翟书记沉默了一会,“象这样的话还是少说。”

小门的感觉,翟书记似乎又知道小梁以前的什么。和以前交往一样,小门总是觉得和翟书记交流很是困难,很是费劲。平时生活细节上,翟书记也有眉飞色舞的时候。可是只要谈到了工作上,谈到了人事上,翟书记的表情就会立马冷却下来。这让小门很有些佩服,但更多的却是烦心,总感到自己难以贴到翟书记的心上,难以钻到翟书记的心里。自己的心,永远地和翟书记的心隔了一些距离。这和房主任在亚东当政的时候很不一样,小门有些弄不清,有些道不明。

看看沉默的小门,翟书记突然又高兴地说:“来,我们下盘棋,总是睡不着。”随着重新活跃的翟书记,小门也活跃了起来。

组织工作会议结束的当天下午,小门去了县委办房主任的办公室。身为副县级的常委主任,房主任对小门一如既往的亲热。小门对房主任这种与当年相比丝毫不减的热情很是感激,认为房主任虽地位大大地提高了,但对自己的态度没变,因此小门对房主任的敬重又增加了几分。

小门对房主任说,晚上想在一起坐坐,吃个饭,并说让自己的老婆小匡和房主任的老婆都参加。

房主任说:“好吧,那我把别的应酬推掉。”房书记这样说,小门心里的感激,象初春的暖流,很快在心里弥漫开来。

其实,说起门房两家的关系很有些说道。早年房主任在县委办任正科级秘书的时候,和小门的岳父老匡是同事,那时老匡的闺女小匡已经十来岁,在县委机关住,经常去办公室找爸爸,就和房主任也混熟了。从那时起,小匡对房主任似乎就很有好感,经常地缠着房主任玩,经常地房叔叔,房叔叔,缠着叫。房主任也很喜欢这位聪明伶俐的小姑娘。

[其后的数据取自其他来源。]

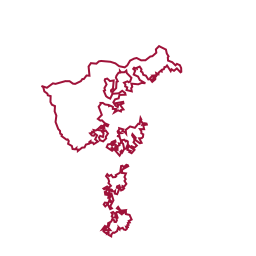 outline of Ñürüm, Veraguas, Panama, rotated 326°
{"feature_id": "35544464B55183613769543", "entity_name": "Ñürüm", "entity_type": "district", "adm_level": 2, "iso_a3": "PAN", "parent_name": "Panama", "parent_adm1": "Veraguas", "projection": "orthographic", "projection_center": [-81.4, 8.371], "detail": "fine", "context": "isolated", "style": "outline", "palette": "rose", "viewbox_px": 256, "rotation_deg": 326, "n_neighbors": 0, "source": "geoboundaries", "source_scale": "gbopen_adm2", "svg_char_len": 5818}
<svg xmlns="http://www.w3.org/2000/svg" viewBox="0 0 256 256"><g transform="rotate(326 128 128)"><path d="M79.8,44.8L80.6,46.7L79.1,50.9L80.4,54.4L79.8,56.0L81.7,58.3L78.3,63.0L77.9,66.1L79.7,69.0L76.5,73.2L75.5,77.7L71.3,82.5L69.6,89.8L70.0,92.4L68.7,94.7L69.5,96.5L68.4,97.5L70.5,103.3L71.6,103.7L71.6,105.7L69.5,107.6L71.4,111.5L70.3,114.4L72.1,116.0L73.7,115.8L73.0,116.5L74.4,117.8L73.6,119.0L79.0,118.6L81.1,119.8L83.8,118.2L87.1,119.3L88.1,118.0L89.7,117.9L88.8,119.5L90.6,120.3L90.6,122.2L95.5,122.4L94.4,119.0L98.3,116.8L97.6,114.6L95.3,115.3L93.9,114.0L93.6,111.2L96.0,112.1L96.2,111.3L97.4,112.5L98.3,110.4L99.8,112.1L103.4,111.9L102.2,113.1L104.2,114.9L104.7,118.9L102.2,121.4L100.5,118.9L98.7,119.5L97.9,122.3L99.9,125.2L104.1,124.4L104.5,122.9L108.3,121.4L108.1,117.5L105.8,117.3L105.5,115.7L108.3,115.1L108.6,114.1L105.5,113.1L104.8,111.6L107.1,111.2L108.7,112.7L109.9,112.1L112.1,115.2L113.5,114.3L111.5,111.2L110.7,107.1L109.2,106.4L108.1,103.6L113.6,102.5L115.6,93.9L118.6,93.0L119.2,91.8L121.1,93.1L122.2,95.8L124.9,98.1L124.5,99.2L125.7,99.4L127.3,102.0L126.1,103.7L128.7,105.6L125.4,107.4L129.6,107.7L131.4,110.3L132.4,109.2L134.6,110.1L134.4,104.1L138.0,105.0L138.6,103.6L132.0,100.7L132.8,103.5L131.2,104.9L130.1,102.6L130.2,98.5L133.3,97.0L136.8,98.2L139.4,95.8L144.6,99.0L145.2,97.2L144.0,93.9L139.8,94.1L135.2,91.5L134.4,89.8L134.4,90.9L129.7,93.7L128.3,91.4L127.6,89.4L128.7,83.7L130.1,83.9L130.8,81.7L134.6,79.9L135.2,75.6L136.2,74.7L138.4,75.4L139.3,79.0L142.7,80.6L137.6,86.9L135.0,87.2L134.4,88.4L135.3,89.4L140.5,88.3L144.2,83.4L145.6,83.6L146.1,79.5L147.7,78.2L151.0,76.9L152.3,77.6L153.2,76.2L153.3,77.9L156.3,79.8L158.7,79.5L157.7,81.7L158.9,88.3L156.0,90.5L154.2,90.5L153.6,89.0L150.0,88.2L150.2,90.5L148.9,91.9L150.1,93.9L148.0,95.7L151.6,99.7L152.9,96.8L154.6,96.2L155.6,93.1L160.9,97.5L164.6,98.3L167.4,100.6L164.6,94.8L165.1,91.0L162.6,86.9L166.1,84.4L165.4,81.9L166.8,81.4L168.4,83.7L168.7,83.0L172.0,83.6L172.0,86.9L170.4,88.3L171.1,90.0L170.4,92.5L172.1,94.6L172.0,99.1L174.1,100.1L174.5,98.9L177.2,98.5L177.6,101.2L173.8,101.7L173.9,103.3L177.8,102.9L179.7,100.4L181.0,101.0L179.2,99.9L178.6,98.8L181.3,100.3L182.1,98.3L183.3,100.5L184.5,99.2L186.8,98.9L187.5,100.0L188.5,98.6L190.6,99.3L192.3,97.9L193.2,98.6L195.3,98.0L195.2,104.7L196.9,103.6L198.1,106.3L201.8,105.9L202.7,111.2L203.6,111.2L205.6,108.0L206.1,104.9L204.4,102.2L202.4,102.6L201.5,98.2L198.9,94.5L200.5,91.7L201.7,91.3L201.8,88.0L203.3,84.2L199.5,77.5L195.1,78.4L193.6,81.4L188.4,82.1L186.4,81.2L180.3,81.6L176.7,79.2L174.3,74.8L171.9,73.9L167.4,73.3L162.4,75.7L159.2,75.9L155.2,71.8L153.7,67.4L150.5,63.3L143.2,57.4L141.1,56.5L137.8,57.0L133.5,53.5L129.7,55.0L125.3,63.1L123.0,61.3L118.7,62.7L117.5,61.9L115.1,62.8L108.9,61.9L107.2,60.5L105.7,56.5L102.2,54.1L92.6,50.9L90.7,49.0L83.3,49.3L79.8,44.8ZM116.9,150.9L121.1,149.8L119.2,145.0L120.8,145.0L122.4,147.9L125.5,147.5L124.6,142.9L126.3,142.0L128.0,138.5L127.2,138.3L127.3,136.3L128.3,135.6L128.9,140.5L127.3,141.7L129.3,147.3L131.0,147.9L131.5,142.8L133.6,144.1L135.4,143.8L137.1,141.8L136.1,139.8L137.3,138.1L137.3,135.6L140.7,138.0L142.2,134.2L145.5,135.7L145.8,134.7L144.4,133.3L141.9,133.1L143.1,132.1L142.4,129.4L143.8,128.5L144.0,126.7L139.8,131.2L138.9,130.2L133.8,131.7L130.6,127.9L125.0,128.3L123.3,131.5L123.2,129.7L121.5,127.4L123.3,126.5L120.6,123.2L120.0,124.3L117.5,125.0L117.0,126.5L117.7,127.4L118.6,126.6L119.4,128.4L117.5,127.3L116.3,130.2L114.4,128.4L116.0,130.4L115.2,133.8L114.5,136.0L112.3,136.6L111.8,135.9L111.3,137.5L106.9,136.6L108.5,135.1L108.1,134.2L104.8,133.5L105.1,132.1L110.0,132.5L110.4,131.3L106.6,130.6L104.8,131.6L102.2,130.4L99.6,132.0L102.1,138.0L102.9,137.9L103.1,135.5L104.0,135.6L103.9,137.3L108.5,138.3L107.1,140.3L105.8,138.7L104.8,139.2L105.6,146.2L108.1,145.0L108.5,143.4L109.9,143.2L109.7,145.0L113.2,143.2L115.1,138.3L114.7,136.6L116.3,134.8L118.5,135.7L118.6,137.8L119.8,137.8L120.3,139.1L118.7,141.5L119.0,144.1L117.3,143.7L117.0,142.5L115.0,143.9L117.0,144.4L115.3,145.8L117.3,148.4L115.7,148.7L116.9,150.9ZM56.2,202.8L51.8,199.7L54.0,198.7L53.4,198.0L54.8,198.3L54.1,196.3L50.0,197.7L51.5,198.1L49.9,199.9L50.9,202.8L53.1,203.1L51.9,204.0L53.2,204.2L52.1,205.6L53.5,208.4L54.7,206.9L57.3,206.4L58.1,207.3L61.2,207.4L63.4,205.7L64.0,207.1L64.8,205.2L65.2,207.2L67.8,207.8L67.7,209.7L69.0,211.2L70.8,210.9L71.2,208.8L72.5,209.9L73.0,208.2L74.3,208.6L74.8,206.7L76.6,207.3L76.6,205.5L79.8,205.9L80.7,200.9L78.1,198.2L79.6,196.0L76.8,196.0L76.7,193.1L77.9,194.6L79.4,194.4L75.6,192.4L75.7,187.9L73.9,188.4L75.4,192.5L76.1,192.8L74.8,194.4L76.1,195.6L74.6,196.1L73.3,192.5L71.6,191.4L69.3,191.9L68.7,189.3L66.9,189.0L66.8,191.2L65.1,192.1L65.3,194.0L67.8,194.9L69.4,192.2L70.4,192.5L69.2,196.6L67.8,196.6L67.1,198.4L65.4,199.2L64.3,198.3L64.9,196.7L63.7,194.9L61.8,196.2L58.3,195.8L57.1,197.5L58.4,197.7L57.4,198.5L55.7,197.8L56.2,202.8ZM74.0,165.5L75.8,165.9L76.9,167.0L75.9,167.6L78.1,168.5L76.4,170.7L79.6,169.5L80.1,170.3L79.0,172.2L79.9,171.4L81.0,173.2L82.0,173.0L80.4,175.0L82.0,176.8L87.2,173.3L85.4,171.2L86.3,170.3L88.7,170.8L87.4,175.9L89.5,176.3L90.9,175.9L90.1,173.9L91.0,173.0L91.9,174.5L95.4,173.4L95.5,169.9L97.5,169.1L97.6,166.7L100.9,164.5L97.9,161.9L99.9,159.2L106.8,159.8L107.0,158.7L106.1,157.6L102.5,158.2L102.3,156.2L101.0,155.7L96.6,160.6L91.5,160.2L91.3,161.4L90.1,161.6L87.9,160.4L87.9,157.5L85.4,157.2L85.0,154.7L82.9,155.6L83.3,159.0L82.5,161.7L81.0,162.7L81.5,166.4L78.7,166.8L78.0,164.8L73.8,164.5L74.0,165.5ZM65.1,177.8L65.3,180.3L67.8,179.8L68.5,180.6L67.9,185.3L69.7,185.6L69.4,183.0L75.5,179.8L77.6,173.1L76.7,172.2L75.9,175.2L75.1,175.1L74.6,173.9L76.0,171.4L74.3,170.7L74.2,168.1L73.0,168.1L71.9,170.5L74.6,173.0L72.6,174.8L73.8,175.8L72.7,176.8L73.2,179.4L72.1,179.5L71.3,178.1L69.7,179.1L67.1,176.9L65.1,177.8Z" fill="none" stroke="#9f1239" stroke-width="2"/></g></svg>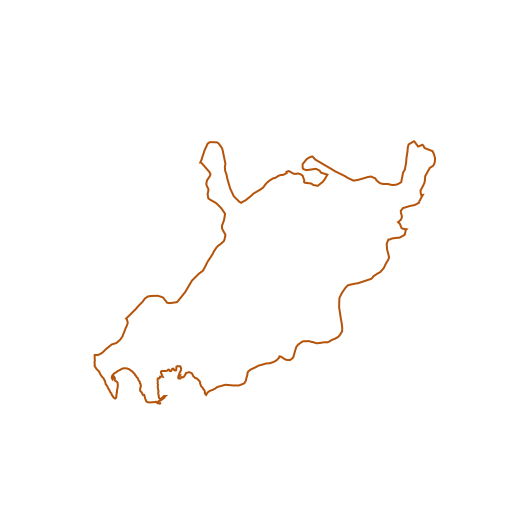 outline of Abshaway, Al Fayyum, Egypt, rotated 227°
{"feature_id": "37247803B9213477235230", "entity_name": "Abshaway", "entity_type": "district", "adm_level": 2, "iso_a3": "EGY", "parent_name": "Egypt", "parent_adm1": "Al Fayyum", "projection": "equal_earth", "projection_center": [30.701, 29.374], "detail": "fine", "context": "isolated", "style": "outline", "palette": "amber", "viewbox_px": 512, "rotation_deg": 227, "n_neighbors": 0, "source": "geoboundaries", "source_scale": "gbopen_adm2", "svg_char_len": 6027}
<svg xmlns="http://www.w3.org/2000/svg" viewBox="0 0 512 512"><g transform="rotate(227 256 256)"><path d="M293.6,70.5L292.4,69.3L289.0,66.4L288.2,65.1L286.3,63.9L285.9,63.1L284.8,62.7L284.0,62.7L282.2,62.3L278.4,62.5L277.7,62.1L274.7,61.3L272.4,61.0L270.6,61.1L269.1,60.7L268.3,60.3L267.6,60.3L266.1,59.5L264.9,58.7L264.2,58.7L262.3,58.4L259.7,57.6L257.8,57.3L257.0,56.9L255.5,56.5L254.4,56.5L253.3,56.1L252.5,55.7L251.4,55.8L250.7,55.4L248.4,55.5L247.7,55.9L247.7,56.8L248.1,57.6L250.1,59.7L250.5,60.6L251.2,61.0L251.6,61.8L253.2,63.5L253.9,64.8L256.2,67.3L257.0,67.7L257.4,68.1L258.5,68.5L259.3,68.4L260.4,68.0L261.5,67.9L262.6,69.2L263.4,69.6L264.5,69.9L265.3,69.9L264.9,68.6L264.1,68.2L263.7,67.0L264.8,67.3L265.6,67.7L266.4,69.0L266.8,70.3L266.8,72.4L266.2,75.1L266.2,76.4L265.5,78.5L264.9,81.2L264.2,82.5L263.1,83.8L262.0,84.7L261.3,85.2L260.2,85.7L259.4,86.1L257.9,86.2L256.8,86.7L252.4,86.8L251.6,86.4L250.5,86.5L248.6,86.1L247.1,86.2L245.3,85.4L243.0,85.1L241.9,84.2L241.1,84.3L240.4,83.9L240.0,83.4L239.2,83.0L238.4,81.3L236.9,79.7L236.1,79.3L234.3,79.4L233.1,79.0L231.3,78.6L230.6,79.5L226.8,77.5L225.6,77.1L224.9,76.7L223.8,76.8L222.7,77.2L222.3,77.7L221.6,78.1L218.0,82.6L217.6,83.5L215.4,83.6L214.6,84.4L213.6,84.9L213.3,86.2L214.0,85.3L214.8,84.6L215.8,84.4L216.2,84.8L216.2,86.1L215.5,87.4L215.2,89.2L215.2,90.0L214.9,91.4L214.9,92.2L215.3,93.5L215.3,94.3L216.4,93.0L216.3,89.6L216.7,88.3L217.8,88.2L218.9,88.6L220.1,89.4L220.4,89.8L222.0,90.6L223.9,92.7L225.4,93.5L227.7,95.2L228.5,96.4L230.0,97.2L231.5,98.9L232.3,99.3L233.4,100.6L233.1,101.4L232.4,101.9L232.8,103.2L233.2,103.6L232.1,104.9L231.3,105.4L233.6,106.2L234.4,106.6L235.5,106.9L236.3,107.8L235.9,109.1L235.2,109.6L233.0,112.2L232.7,113.0L232.7,114.4L232.0,114.9L230.5,114.5L230.2,114.9L229.8,115.8L230.2,116.7L230.6,117.9L229.9,118.8L228.8,118.4L228.0,118.5L227.3,118.9L226.9,119.4L227.3,120.2L229.3,122.3L228.9,123.6L227.8,124.5L227.0,125.4L224.9,124.6L223.7,123.4L223.3,122.1L222.9,121.7L222.9,120.8L222.1,119.6L221.3,117.9L220.6,118.8L220.5,117.5L220.1,116.2L219.4,115.8L218.3,116.7L217.9,117.6L218.4,118.9L217.6,119.3L216.9,120.2L216.9,121.5L217.4,122.8L217.4,123.7L217.8,124.1L218.2,124.9L216.8,127.6L216.4,128.0L214.2,129.0L213.1,129.0L212.3,128.6L211.2,128.2L208.2,128.3L207.1,129.2L202.7,129.4L201.5,128.6L200.0,127.8L197.8,127.0L195.9,127.1L194.8,126.7L193.7,126.8L192.1,126.4L191.4,125.6L190.3,125.2L189.9,124.8L188.4,124.8L189.2,127.4L188.9,130.0L187.5,133.5L186.9,135.7L186.6,138.3L182.7,145.8L176.9,151.0L173.3,154.8L172.6,156.1L171.2,159.6L170.9,160.9L171.7,163.5L173.2,165.6L174.4,167.7L175.6,169.4L176.4,170.2L176.8,171.5L176.8,172.8L176.5,175.0L174.8,180.2L174.2,182.8L170.6,189.9L167.8,193.5L167.4,194.8L167.1,195.2L166.1,197.9L165.7,200.0L165.9,203.5L166.6,204.7L165.2,205.7L160.7,206.7L158.9,207.7L158.2,208.5L157.1,209.5L156.7,209.9L156.4,212.1L156.5,214.2L160.4,220.6L162.0,223.5L162.5,226.5L162.2,228.3L161.9,230.9L161.5,232.2L160.5,233.5L159.0,234.9L158.3,236.2L154.6,238.5L154.3,239.0L153.2,239.4L150.5,241.1L149.2,243.0L148.1,244.4L147.4,245.7L145.6,247.9L144.2,249.3L143.5,251.1L142.9,254.2L142.5,255.4L141.8,256.7L140.8,260.7L140.9,262.8L142.1,267.5L144.1,269.6L147.9,272.5L151.7,274.9L161.9,281.9L166.5,286.4L168.5,288.5L170.5,294.0L171.8,300.0L171.9,303.1L171.6,303.9L168.4,309.3L166.6,311.9L160.7,324.7L160.7,326.4L161.1,328.1L160.2,333.4L159.5,335.6L160.0,341.1L161.7,345.4L162.5,348.0L162.9,349.7L164.1,352.2L165.2,353.0L171.3,356.3L175.9,360.0L177.7,364.1L176.8,365.1L176.1,367.3L174.0,370.4L171.5,373.5L170.5,377.5L170.1,379.2L171.7,381.7L172.9,383.0L172.9,384.3L175.8,382.0L176.9,381.5L178.4,381.9L181.1,383.1L183.9,383.0L183.7,384.3L183.8,386.9L185.0,389.4L186.9,390.6L188.7,391.4L190.3,392.7L190.8,396.1L187.6,402.7L185.1,406.7L183.8,411.5L184.6,412.8L186.9,419.6L187.7,418.3L189.2,419.1L191.5,420.7L193.5,426.2L194.7,429.2L196.3,431.3L199.0,434.2L201.9,443.2L201.2,447.1L201.7,448.8L202.5,450.5L205.2,453.5L208.9,455.5L212.3,456.6L220.0,452.9L222.3,453.6L223.8,453.6L225.5,449.2L230.7,449.8L232.2,449.8L233.5,443.7L231.9,441.1L228.9,437.8L225.0,432.8L221.5,429.0L220.0,426.9L217.6,423.6L216.8,420.6L211.0,412.6L211.6,409.5L212.7,406.9L214.9,404.1L218.8,401.5L221.7,398.3L224.3,396.5L226.8,395.9L229.8,395.8L231.3,396.2L235.7,394.3L237.5,391.6L241.7,383.2L244.5,378.8L250.4,376.4L254.1,375.4L264.0,371.6L268.1,370.5L286.2,365.1L290.1,365.2L290.6,364.9L291.7,362.2L292.3,359.2L291.4,352.7L288.7,350.3L287.2,349.9L284.6,351.3L283.2,353.1L278.9,359.3L275.2,360.7L272.6,360.4L266.8,363.7L265.1,358.1L264.7,355.5L265.2,349.0L268.9,346.3L271.4,345.8L276.2,341.7L277.3,341.6L278.4,342.9L283.0,344.9L285.5,344.3L287.7,343.0L288.8,341.2L290.2,339.8L295.8,337.9L296.8,335.7L295.7,334.9L296.7,331.4L298.5,329.1L299.5,326.5L299.5,325.6L300.1,323.0L300.9,322.1L301.9,317.8L302.2,313.8L301.7,310.4L301.2,308.3L301.5,305.2L303.4,296.5L303.3,293.5L303.9,286.1L304.9,282.6L305.0,281.4L307.1,280.8L314.9,280.5L323.1,283.2L325.4,284.4L328.0,285.6L331.8,287.6L336.0,290.1L338.6,291.2L340.1,292.1L342.1,293.7L344.4,296.6L355.7,303.5L358.0,304.7L364.0,305.4L365.8,304.9L370.6,300.1L371.2,297.3L368.0,289.7L367.2,288.4L365.2,284.6L364.1,282.9L362.4,279.1L362.1,279.5L359.5,279.6L349.1,279.2L346.8,278.4L346.0,277.1L344.7,271.6L342.4,268.6L341.7,268.2L337.1,266.7L335.2,264.2L334.4,262.9L330.6,260.4L328.0,261.0L323.6,262.4L321.4,263.0L314.7,263.2L308.0,262.2L304.1,257.2L301.3,251.7L299.4,250.0L296.8,249.2L292.3,248.1L289.6,244.3L288.8,242.6L289.0,237.0L289.3,235.7L289.2,233.1L288.0,228.0L287.1,225.9L285.9,221.2L285.0,217.3L283.8,213.9L283.4,213.0L281.4,207.1L282.0,202.3L281.7,192.4L277.9,179.6L276.1,167.1L276.8,165.8L279.6,161.8L280.7,160.4L282.5,159.1L288.9,159.7L291.1,158.7L294.0,156.9L297.2,153.3L299.0,151.1L300.1,149.3L300.7,145.8L299.9,142.0L299.6,135.1L299.2,132.1L298.8,118.3L297.6,118.3L294.6,116.7L293.0,113.7L292.2,111.6L290.3,107.8L289.4,105.7L288.3,103.6L287.4,99.7L287.6,94.5L289.7,90.1L290.2,83.2L290.1,78.0L290.4,75.8L291.4,72.8L292.9,71.4L293.6,70.5Z" fill="none" stroke="#b45309" stroke-width="2"/></g></svg>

后来房主任下了乡,小姑娘也上了高中,见面的机会就少了。小匡高中毕业没有考上大学,面临的就业问题很让老匡头疼。

小匡就说:“爸爸,你别担心,我去找房叔叔,他现在可是建设局的局长呢。”

“找就找吧,我们在一起工作的时候关系也不赖呢。”

小匡听了嘿嘿直笑,说:“老爸是个好人,到哪都有好人缘,可就是官升得太慢。”

听着,老匡便有些心虚,尽管现在自己也是个正科级,可毕竟岁数已过四十,大了房局长七八岁,尽管两三年后也弄了个副主任干干,可比起部门的一把手,含金量自然就少了许多。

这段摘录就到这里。